Je ferme les yeux quelques instants pour enregistrer la dernière information capitale que je viens d'apprendre. Fred est lui aussi un gros pédé. Enfin, je crois. Non, j'en suis sûr. Mais oui, c'est évident maintenant quand j'y pense. Je le vois différemment à présent. C'est vrai qu'il est plus que pas mal physiquement, avec son petit blouson en cuir. Parce qu'en salopette, il faut bien avouer que c'était autre chose. Cela ne m'a pourtant pas empêché d'avoir eu, une fois ou deux, envie de la lui arracher, pour abuser de lui. Et dire que les indices étaient là, sous mes yeux (C’est fou comment nous sommes les rois du camouflage !). C'est seulement ce soir qu'ils me sautent à la figure. Il n'y a que lui et moi qui n'avions pas de blagues hétérosexuelles salaces à raconter en réunion. Le seul qui ne s'est pas foutu de ma gueule quand il a vu dans ma chambrée mon livre de poésie d'Arthur Rimbaud. Le seul avec qui je pouvais parler sérieusement certains soirs après avoir foutu les gosses au lit. Plusieurs conversations me reviennent en mémoire, celles où nous parlions de nos vies de manière à la fois très vague et très intime, par détournements et allusions. Plusieurs fois, j'ai supposé qu'il aimait les garçons, avant de me persuader que je me faisais un film une fois de plus. Si j'avais été moins timide, me serais-je peut-être autorisé à venir le voir à l'infirmerie, prétextant un mal de crâne ou une fatigue passagère afin qu'il s'occupe de moi. Et espérer que ça dérape dans un arrachage en règle de vêtements pour une partie de jambes en l’air ? Soudain, une autre image me vient à l'esprit et me glace le sang. Fred est aussi malheureusement le seul à m'avoir vu complètement à poil dans une situation que je n'envie à personne.
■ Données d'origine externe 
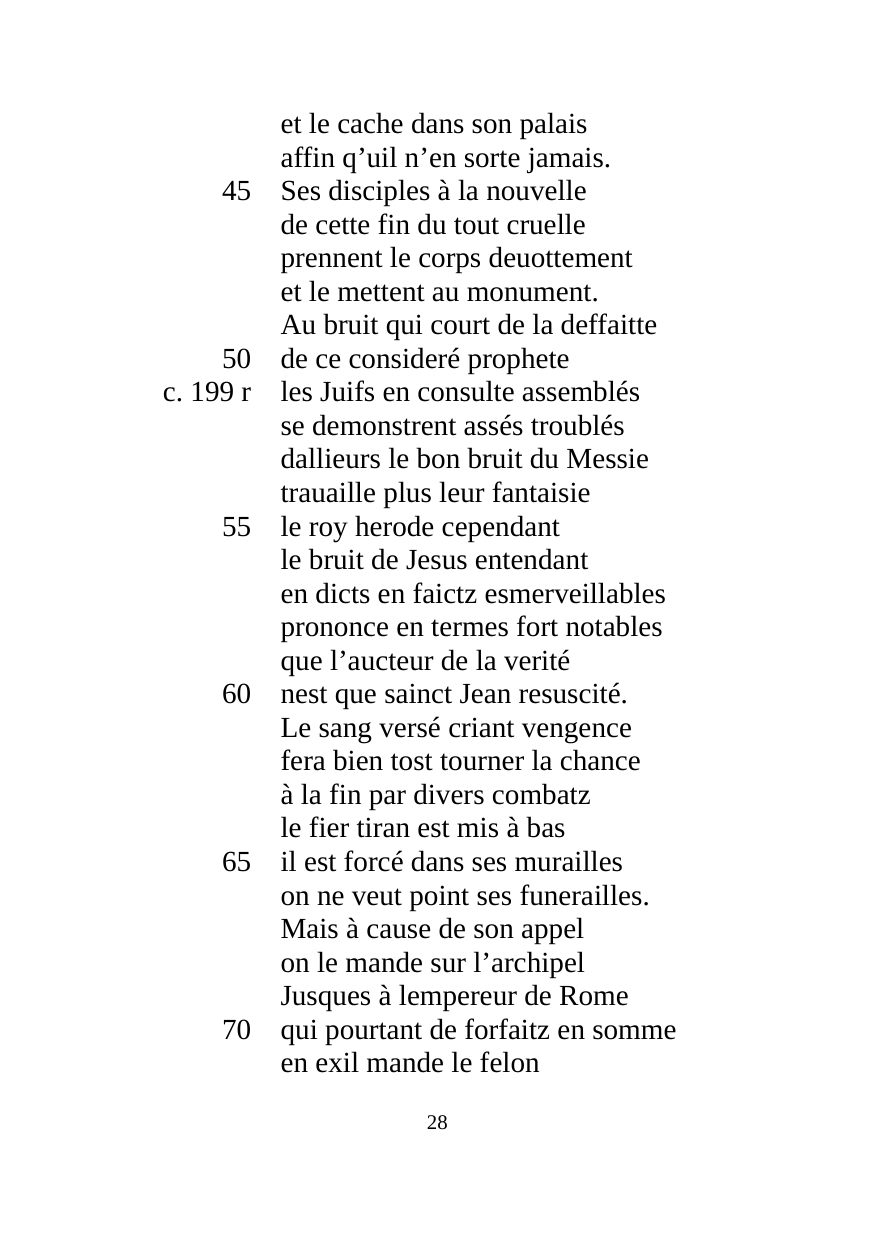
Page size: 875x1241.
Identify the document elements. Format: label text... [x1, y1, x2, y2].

table_cell 65 [106, 844, 280, 1012]
table_cell [106, 106, 280, 173]
table_cell 45 [106, 173, 280, 341]
table_cell et le cache dans son palais affin q’uil n’en sorte jamais. [280, 106, 768, 173]
table_cell le roy herode cependant le bruit de Jesus entendant en dicts en faictz esmerveillables prononce en termes fort notables que l’aucteur de la verité [280, 509, 768, 676]
table_cell il est forcé dans ses murailles on ne veut point ses funerailles. Mais à cause de son appel on le mande sur l’archipel Jusques à lempereur de Rome [280, 844, 768, 1012]
table_cell nest que sainct Jean resuscité. Le sang versé criant vengence fera bien tost tourner la chance à la fin par divers combatz le fier tiran est mis à bas [280, 676, 768, 844]
table_cell de ce consideré prophete les Juifs en consulte assemblés se demonstrent assés troublés dallieurs le bon bruit du Messie trauaille plus leur fantaisie [280, 341, 768, 509]
table_cell Ses disciples à la nouvelle de cette fin du tout cruelle prennent le corps deuottement et le mettent au monument. Au bruit qui court de la deffaitte [280, 173, 768, 341]
table_cell 55 [106, 509, 280, 676]
table_cell 60 [106, 676, 280, 844]
table_cell 70 [106, 1012, 280, 1079]
table_cell 50 c. 199 r [106, 341, 280, 509]
table_cell qui pourtant de forfaitz en somme en exil mande le felon [280, 1012, 768, 1079]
Je me revois, ce fameux dimanche soir où, après avoir vomi mes tripes suite à une gastro foudroyante, il m'a aidé à me déshabiller entièrement et à me mettre sous la douche, incapable de le faire tout seul. J'ai même dû rester à l'infirmerie toute une nuit, épuisé, sans aucune force. Je le revois s'occuper de moi très gentiment. Oh, mon Dieu, Julien, n'essaye même pas d'imaginer quoi que ce soit avec lui. T'es grillé. Tu n'as plus aucune chance avec lui.

En ouvrant les yeux, je réalise que j’ai un voisin de chaque côté alors que j'ai fini de pisser depuis un bon moment, toujours en train de tenir ma… Qui a doublé de volume. La faute à Fred. Je sens un drôle de regard à gauche et bientôt un autre à droite. Non, c'est pas vrai, ils ne sont pas en train de regarder mon service trois pièces quand même ! Est-ce un réflexe automatique ou mon côté lubrique qui ressort, lorsque je me sens obligé de faire de même afin d’apercevoir, durant une micro seconde qui semble se prolonger, le sexe fièrement dressé de mon voisin de droite ? Et de constater également, à ma grande stupeur, que mon voisin de gauche est un sale copieur. Mince, c'est ballot. Décidément, cette soirée part vraiment en couille. Désolé pour le jeu de mots.